We are all this way. This is why we like perusing through Pinterest. We want to find examples of things we want to do by people who have already done it successfully. This is why we watch YouTube videos. We want to see how someone else has done something effectively before we try to do it.

And, we desire to love well. The problem is that Jesus is really the only accurate model for love and he is no longer here. How then are we to see love modeled? That’s where we find the purpose of this particular passage. We, the church, are now to be the model of love for others to observe and follow.

Purpose Statement. Christ’s departure places an emphasis on the church to model ideal love.
 

Overview of Chapter 13

Christ offers a model of love (13:1-5). In the first five verses, John sets up the context of this chapter. John acknowledges that Jesus is going to offer the fullest and most complete model of love. Jesus does so by performing the humble and culturally unacceptable task of washing his disciple’s feet, a task only slaves would perform.
 
Christ expands this model in his conversation with Peter (13:6-11). Peter interrupts this magnificent display of love and argues with Jesus. In so doing, Jesus takes the opportunity to teach a secondary but important lesson. Jesus’ love includes ongoing forgiveness.
 
Christ directs his disciples to love (13:12-17). Jesus follows up his act of love with a command for his disciples to follow the model he has just offered them. They are as well to love one another in the same manner that Jesus had just loved them.
Christ dismisses Judas (13:18-30). In a potentially confusing interchange, Jesus dismisses Judas to go betray him. I’ll take note of this more in just a moment, but note that Judas was dismissed only after Jesus had already washed his feet.
Christ expands on his command to love (13:31-35). (1) The Father is going to glorify the Son, therefore (2) the Son’s absence will demand that the Son’s disciples offer a model of love to the world.
 

A New Command

In verse 34, Jesus says, “a new commandment I give to you, that you love one another: just as I have love you, you also are to love one another” (Jn 13:34). Even a brief perusal through the Old Testament would seem to indicate that love others is far from being a “new commandment.” What does Jesus mean by “new commandment”?

_Problem A_
Do these statements agree with the John 13 passage? (i) Judas was sent away before Jesus washed his feet. (ii) Christ's departure places an emphasis on the church to model ideal love. (iii) The exchange with Peter leads Jesus to teach that his love includes ongoing forgiveness. Answer yes or no for each, and quote the deciding words.

_Data records_
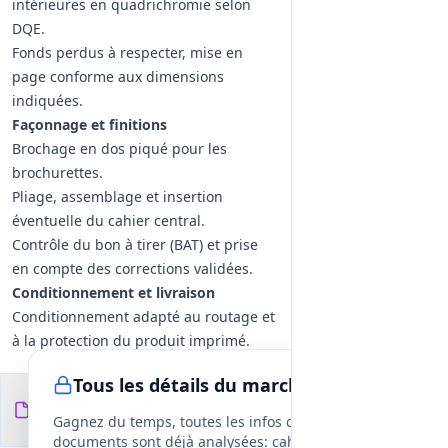
intérieures en quadrichromie selon
DQE.
Fonds perdus à respecter, mise en
page conforme aux dimensions
indiquées.
Façonnage et finitions
Brochage en dos piqué pour les
brochurettes.
Pliage, assemblage et insertion
éventuelle du cahier central.
Contrôle du bon à tirer (BAT) et prise
en compte des corrections validées.
Conditionnement et livraison
Conditionnement adapté au routage et
à la protection du produit imprimé.
Livraison sur points de destination
Tous les détails du marché
indiqués, modalités de préparation des
Documents du
14
bons de livraison (destinataire, édition,
fichiers
DCE
Gagnez du temps, toutes les infos des
quantité, etc.).
documents sont déjà analysées: cahier des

_Problem B_
Which lines of the listing contain the string "cahier"? Locate and copy each of them, treating uppercase and lowercase as different.

_Written solution A_
(i) No: "note that Judas was dismissed only after Jesus had already washed his feet."
(ii) Yes: "Christ’s departure places an emphasis on the church to model ideal love."
(iii) Yes: "Jesus’ love includes ongoing forgiveness."

_Written solution B_
éventuelle du cahier central.
documents sont déjà analysées: cahier des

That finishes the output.